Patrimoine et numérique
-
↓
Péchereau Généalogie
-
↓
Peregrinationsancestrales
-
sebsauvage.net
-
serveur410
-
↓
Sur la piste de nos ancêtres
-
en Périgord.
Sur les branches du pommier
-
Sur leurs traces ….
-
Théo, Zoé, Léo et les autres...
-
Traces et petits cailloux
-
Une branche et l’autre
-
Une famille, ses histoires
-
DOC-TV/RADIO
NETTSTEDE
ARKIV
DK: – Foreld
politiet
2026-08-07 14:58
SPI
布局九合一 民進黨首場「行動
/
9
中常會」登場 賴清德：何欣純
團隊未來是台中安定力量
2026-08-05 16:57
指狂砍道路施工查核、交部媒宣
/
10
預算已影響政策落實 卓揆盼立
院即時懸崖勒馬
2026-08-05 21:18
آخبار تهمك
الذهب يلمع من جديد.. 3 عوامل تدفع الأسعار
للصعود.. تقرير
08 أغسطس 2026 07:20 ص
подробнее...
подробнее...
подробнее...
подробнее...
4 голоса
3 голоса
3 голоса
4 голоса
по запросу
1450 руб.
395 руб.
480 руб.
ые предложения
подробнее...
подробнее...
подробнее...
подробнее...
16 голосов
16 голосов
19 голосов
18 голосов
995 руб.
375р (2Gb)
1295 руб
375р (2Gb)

----

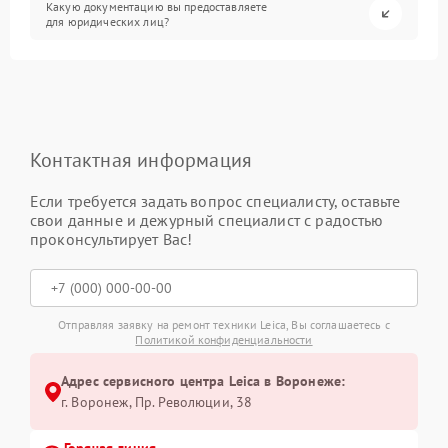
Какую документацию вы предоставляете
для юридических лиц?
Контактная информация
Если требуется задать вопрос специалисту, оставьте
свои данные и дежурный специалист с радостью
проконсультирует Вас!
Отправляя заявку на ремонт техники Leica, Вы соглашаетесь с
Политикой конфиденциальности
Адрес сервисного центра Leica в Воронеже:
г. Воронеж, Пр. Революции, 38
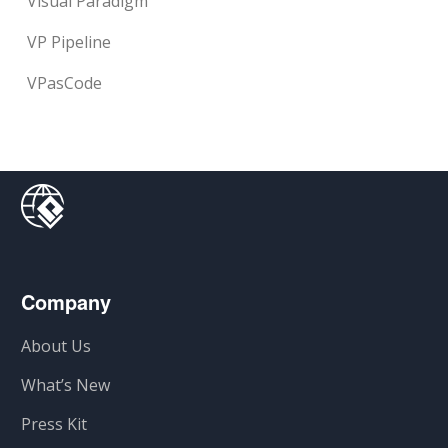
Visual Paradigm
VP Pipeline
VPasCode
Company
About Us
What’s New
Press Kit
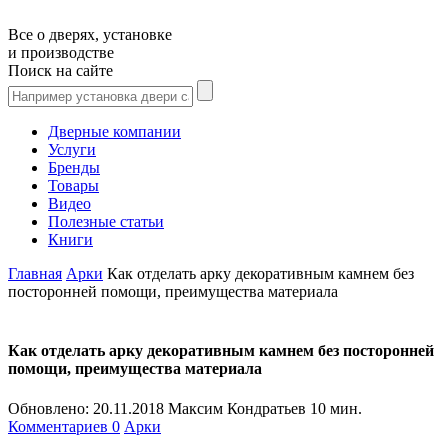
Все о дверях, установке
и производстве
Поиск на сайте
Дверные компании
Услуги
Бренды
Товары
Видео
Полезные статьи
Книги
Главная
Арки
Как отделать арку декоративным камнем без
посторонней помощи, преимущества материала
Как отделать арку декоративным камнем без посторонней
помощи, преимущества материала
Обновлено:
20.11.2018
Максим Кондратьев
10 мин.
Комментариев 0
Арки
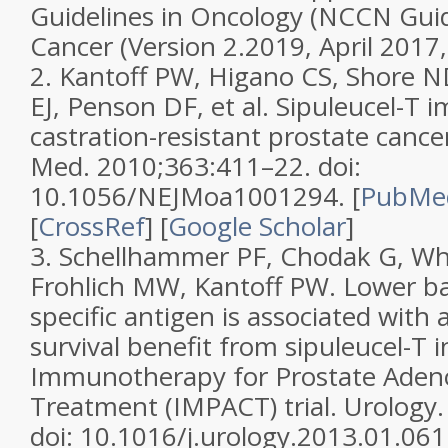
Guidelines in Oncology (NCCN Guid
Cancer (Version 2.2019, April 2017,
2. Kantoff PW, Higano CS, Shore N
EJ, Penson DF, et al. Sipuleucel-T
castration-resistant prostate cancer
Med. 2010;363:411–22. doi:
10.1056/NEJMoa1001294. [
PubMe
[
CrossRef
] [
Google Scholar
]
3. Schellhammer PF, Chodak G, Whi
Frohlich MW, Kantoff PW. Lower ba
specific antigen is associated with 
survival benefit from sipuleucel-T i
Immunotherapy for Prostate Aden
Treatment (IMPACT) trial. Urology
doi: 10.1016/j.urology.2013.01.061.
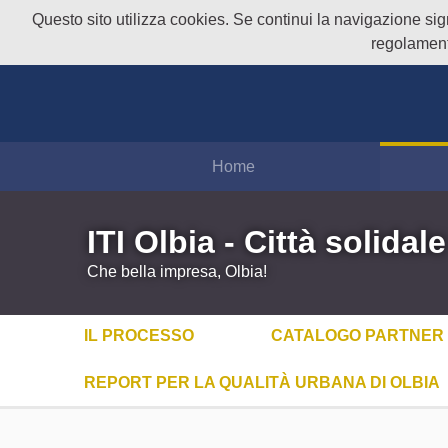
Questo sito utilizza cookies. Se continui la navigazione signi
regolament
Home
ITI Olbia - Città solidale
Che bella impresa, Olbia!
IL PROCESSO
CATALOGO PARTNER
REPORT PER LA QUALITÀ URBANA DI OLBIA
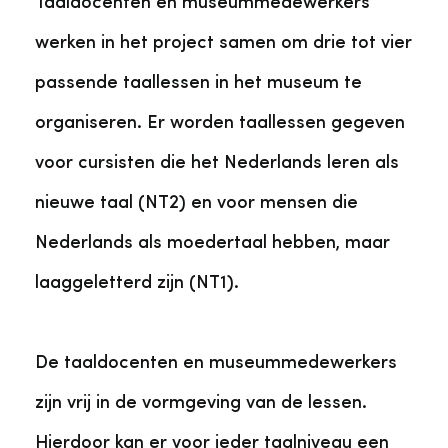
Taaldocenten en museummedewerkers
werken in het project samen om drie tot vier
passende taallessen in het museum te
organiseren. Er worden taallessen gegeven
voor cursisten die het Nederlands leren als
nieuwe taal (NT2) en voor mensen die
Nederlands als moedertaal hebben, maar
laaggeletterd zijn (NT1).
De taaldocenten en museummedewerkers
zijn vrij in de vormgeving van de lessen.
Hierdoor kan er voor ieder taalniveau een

----

#### [PROBLEM STATEMENT]
In the listing above, how many lines hold the word "голосов"? Give the number and nothing more.

#### [SOLUTION BELOW]
4